Célestine (voix : Pauline Brunner) est une petite souris qui vit dans l’orphelinat d’une ville souterraine peuplée uniquement de rats et de souris. Sa tâche quotidienne est d’aller chercher les dents des oursons sous leur oreiller, dans la ville des ours située juste au-dessus de celle des souris. Mais un jour, elle se retrouve malencontreusement coincée dans une poubelle de la ville des ours. Elle est délivrée par Ernest (Lambert Wilson), un clochard ours au grand cœur, qui se lie d’amitié avec elle. Mais ni la société des ours, ni celle des souris, ne sont prêtes à accepter une telle amitié inter-espèces…
Scénarisé par l’auteur Daniel Pennac, la méfiance est de mise lorsqu’on aborde ce dessin animé destiné à un jeune public. En effet, on est habitué à voir Pennac profiter de l’aspect enfantin de ses écrits pour propager une démagogie souvent déplaisante, donnant une vision caricaturale de la société au travers de personnages unilatéraux, leur degré de méchanceté étant en général proportionnel à leur degré de puissance. Ainsi, le film nous porte à excuser toutes les mauvaises actions commises par Ernest et Célestine sous prétexte qu’ils sont pauvres, donc rejetés par la société, et qu’ils n’ont pas le choix...
Alors qu’il parvient à être plutôt discret pendant la majeure partie du film, ce moralisme sans nuances envahit l’écran lors de la scène du procès de nos deux protagonistes, d’une naïveté décevante : après avoir effectué deux cambriolages, volé un camion et semé la pagaille en ville en tentant d’échapper à la police, il est assez peu crédible de vouloir nous convaincre que la seule chose que la société reproche aux deux fugitifs, c’est leur amitié…
Cette morale naïve et démagogique est d’autant plus regrettable que sur la forme, Ernest et Célestine est un quasi sans-faute (en-dehors d'une ou deux péripéties un peu trop artificielles, comme
les juges restant à leur place au beau milieu de l'incendie, donnant ainsi l'occasion aux accusés de les sauver, et changeant le regard du juge à leur égard).

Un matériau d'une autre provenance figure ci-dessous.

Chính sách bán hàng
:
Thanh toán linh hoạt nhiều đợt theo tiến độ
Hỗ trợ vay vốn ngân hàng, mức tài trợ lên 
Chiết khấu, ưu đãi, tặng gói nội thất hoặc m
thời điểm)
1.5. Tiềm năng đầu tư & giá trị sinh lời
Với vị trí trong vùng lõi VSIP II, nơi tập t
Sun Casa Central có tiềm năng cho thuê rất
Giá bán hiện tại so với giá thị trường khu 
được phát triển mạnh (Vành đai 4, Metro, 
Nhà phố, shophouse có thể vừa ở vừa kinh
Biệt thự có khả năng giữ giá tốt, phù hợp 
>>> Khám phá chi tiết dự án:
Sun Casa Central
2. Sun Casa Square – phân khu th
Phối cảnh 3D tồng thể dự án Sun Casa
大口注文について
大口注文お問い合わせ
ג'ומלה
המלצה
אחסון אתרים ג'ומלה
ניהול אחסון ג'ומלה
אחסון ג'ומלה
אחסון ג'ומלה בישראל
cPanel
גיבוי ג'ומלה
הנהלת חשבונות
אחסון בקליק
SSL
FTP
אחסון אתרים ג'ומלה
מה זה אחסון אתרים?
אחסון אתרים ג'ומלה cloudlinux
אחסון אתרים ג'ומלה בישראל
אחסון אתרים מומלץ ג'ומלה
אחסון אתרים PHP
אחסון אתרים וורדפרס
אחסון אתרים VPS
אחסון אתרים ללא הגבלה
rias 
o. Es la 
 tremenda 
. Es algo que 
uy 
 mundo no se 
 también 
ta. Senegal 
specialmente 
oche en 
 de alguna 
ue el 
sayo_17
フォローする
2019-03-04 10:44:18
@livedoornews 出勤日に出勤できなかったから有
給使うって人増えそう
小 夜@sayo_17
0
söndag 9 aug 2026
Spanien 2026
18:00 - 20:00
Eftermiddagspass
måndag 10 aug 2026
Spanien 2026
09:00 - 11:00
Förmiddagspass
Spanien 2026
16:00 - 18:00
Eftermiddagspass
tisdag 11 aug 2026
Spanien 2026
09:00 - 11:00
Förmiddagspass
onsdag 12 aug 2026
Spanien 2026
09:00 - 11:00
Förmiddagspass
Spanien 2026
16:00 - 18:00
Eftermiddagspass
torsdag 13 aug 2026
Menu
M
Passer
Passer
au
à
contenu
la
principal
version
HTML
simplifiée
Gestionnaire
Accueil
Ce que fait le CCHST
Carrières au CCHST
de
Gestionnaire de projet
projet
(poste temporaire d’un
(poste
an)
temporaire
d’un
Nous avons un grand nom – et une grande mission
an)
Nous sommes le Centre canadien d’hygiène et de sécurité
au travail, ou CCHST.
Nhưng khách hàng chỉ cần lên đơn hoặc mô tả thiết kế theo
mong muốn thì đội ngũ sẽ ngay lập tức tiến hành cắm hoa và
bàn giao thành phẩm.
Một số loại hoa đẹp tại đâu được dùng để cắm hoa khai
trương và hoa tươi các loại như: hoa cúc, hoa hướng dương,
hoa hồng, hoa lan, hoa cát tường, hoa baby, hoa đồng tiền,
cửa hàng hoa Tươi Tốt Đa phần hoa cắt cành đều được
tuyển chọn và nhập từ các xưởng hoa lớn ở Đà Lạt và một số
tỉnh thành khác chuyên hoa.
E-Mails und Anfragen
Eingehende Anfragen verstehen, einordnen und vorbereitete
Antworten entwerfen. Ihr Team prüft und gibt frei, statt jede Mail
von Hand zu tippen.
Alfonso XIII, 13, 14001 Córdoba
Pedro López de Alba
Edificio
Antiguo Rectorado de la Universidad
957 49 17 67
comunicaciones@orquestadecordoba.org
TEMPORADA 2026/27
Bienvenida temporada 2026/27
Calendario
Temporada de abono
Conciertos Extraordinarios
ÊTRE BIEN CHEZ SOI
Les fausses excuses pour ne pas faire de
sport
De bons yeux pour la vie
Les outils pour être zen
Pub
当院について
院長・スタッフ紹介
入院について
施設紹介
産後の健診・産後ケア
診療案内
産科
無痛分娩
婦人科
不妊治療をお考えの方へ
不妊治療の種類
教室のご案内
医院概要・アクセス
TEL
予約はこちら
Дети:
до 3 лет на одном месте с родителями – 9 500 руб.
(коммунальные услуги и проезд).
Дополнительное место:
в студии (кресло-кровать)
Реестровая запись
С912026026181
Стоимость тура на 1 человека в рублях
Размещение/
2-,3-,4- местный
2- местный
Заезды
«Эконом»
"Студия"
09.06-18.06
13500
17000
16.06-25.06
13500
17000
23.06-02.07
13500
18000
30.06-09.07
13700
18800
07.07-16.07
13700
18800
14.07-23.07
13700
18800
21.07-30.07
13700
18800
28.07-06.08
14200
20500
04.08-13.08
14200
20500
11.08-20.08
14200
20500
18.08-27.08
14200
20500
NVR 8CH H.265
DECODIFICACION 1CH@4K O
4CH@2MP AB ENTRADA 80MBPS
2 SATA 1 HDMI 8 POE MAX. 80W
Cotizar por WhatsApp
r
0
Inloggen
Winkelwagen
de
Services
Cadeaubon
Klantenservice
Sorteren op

La finesse du trait ainsi que les décors peints à l’aquarelle parviennent presque à égaler le charme des Contes de Beatrix Potter de mon enfance, tandis qu’un humour frais et léger rythme ce film à l’animation irréprochable et aux personnages attachants. Le résultat est donc extrêmement plaisant à regarder, et malgré son moralisme trop appuyé, il est proprement impossible de ne pas se laisser emporter par cette histoire d'amitié diablement sympathique, qui se permet même quelques instants de pure poésie, d'une délicatesse trop peu commune dans le cinéma d'animation français pour ne pas être saluée à sa juste valeur.